History & Future of Interaction Design Pt. II: The Future
Automations for my friends is a project conceived for Paul Pangaro’s fall 2023 course: History and Future of Interaction Design. I’m choosing to take on a concept of adding automations to our friends’ technology as an act of friendship. This project was initially inspired by Bill Atkinson’s “Hypercard” as well as a precursor prototype designed with my friend Bryce Li.
How did we reach automations for my friends? Atkinson “admitted” that where he missed out with Hypercard was that it was confined to hard drives. If he had pushed it toward an opposing direction, it may have become the World Wide Web.

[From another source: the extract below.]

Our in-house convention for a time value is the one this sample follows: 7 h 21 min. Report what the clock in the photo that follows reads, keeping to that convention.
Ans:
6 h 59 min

A similar modern conception of Hypercard, by Apple, is the Shortcuts app that comes on every iPhone. Shortcuts lets you create your own “automations” with a block style pseudo-code interface.
The same way Hypercard could have become the web, what potential does Shortcuts have if it moved off one’s own personal device?
What kinds of automations would it be meaningful to create for my friends?
I started off by interviewing my friend, Michelle, a “Shortcuts super user”.
Main Insights:
- The most useful shortcuts are the ones that run in the background and “wait”, aka the ones that are most “automated” (vs. the ones that require manual activation)
- Giving someone permissions to view your live data (ie. location) is an act of “letting someone into your life” — an act of care and sign of friendship in a world unavoidable of technology + surveillance.
A decisive point in this project was expanding the scope to cover technology outside of personal devices. What new opportunities do we have when taking control over technologies in our surrounding environments?